- **EXERCISE BRIEF**
Return the full passage on the 2017-2018 offseason winter meetings verbatim, from its first sentence to its last.

----- SELECTED EXCERPT

The 2017-2018 offseason winter meetings begin, and the Brewers stand in a bizarre position within a league rocked by the most awaited transactions:

  • The Marlins ownership group’s refusal to capitalize payroll indeed resulted in a bargain bottom deal for Giancarlo Stanton, who will now call the Yankees his team.
  • The….Angels won the Shohei Ohtani sweepstakes, prompting a range of reactions calling non-existent (see NEIFI Analytics) to positive impacts.

----------
----- GIVEN DATA

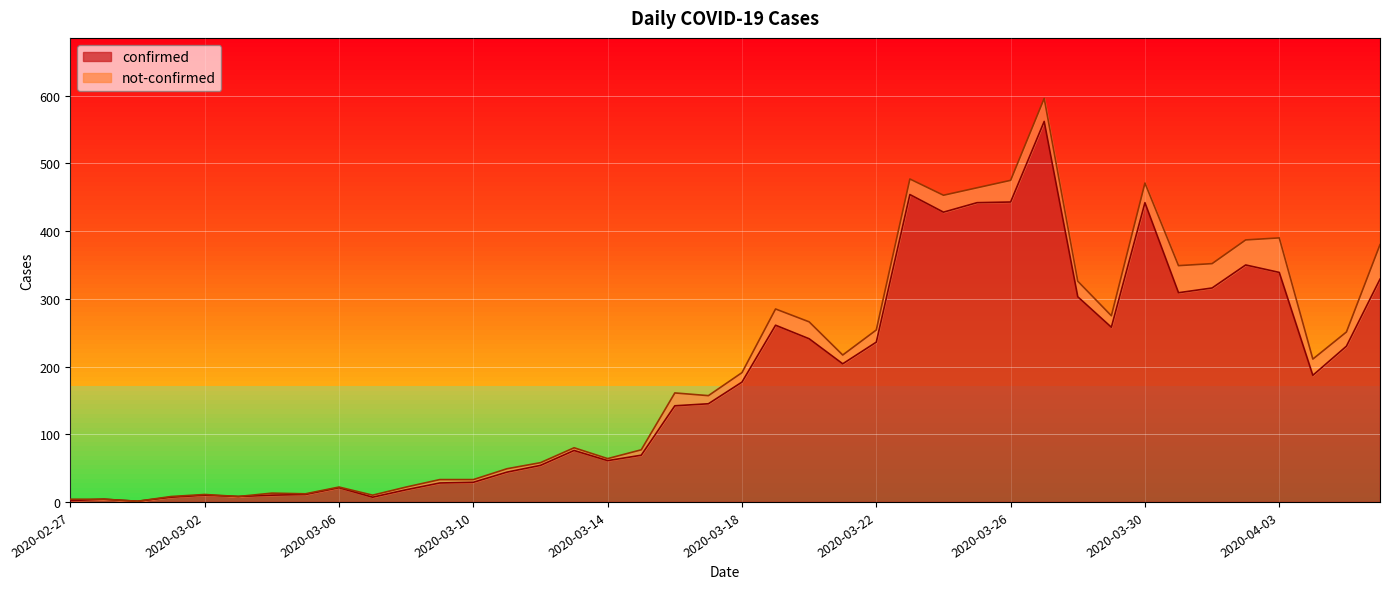

List the labels in order of value, largest first.

2020-03-27, 2020-03-23, 2020-03-26, 2020-03-25, 2020-03-30, 2020-03-24, 2020-04-02, 2020-04-03, 2020-04-06, 2020-04-01, 2020-03-31, 2020-03-28, 2020-03-19, 2020-03-29, 2020-03-20, 2020-03-22, 2020-04-05, 2020-03-21, 2020-04-04, 2020-03-18, 2020-03-17, 2020-03-16, 2020-03-13, 2020-03-15, 2020-03-14, 2020-03-12, 2020-03-11, 2020-03-10, 2020-03-09, 2020-03-06, 2020-03-08, 2020-03-05, 2020-03-02, 2020-03-04, 2020-03-03, 2020-03-01, 2020-03-07, 2020-02-28, 2020-02-27, 2020-02-29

----------

- **EXERCISE SOLUTION**
The 2017-2018 offseason winter meetings begin, and the Brewers stand in a bizarre position within a league rocked by the most awaited transactions:

  • The Marlins ownership group’s refusal to capitalize payroll indeed resulted in a bargain bottom deal for Giancarlo Stanton, who will now call the Yankees his team.
  • The….Angels won the Shohei Ohtani sweepstakes, prompting a range of reactions calling non-existent (see NEIFI Analytics) to positive impacts.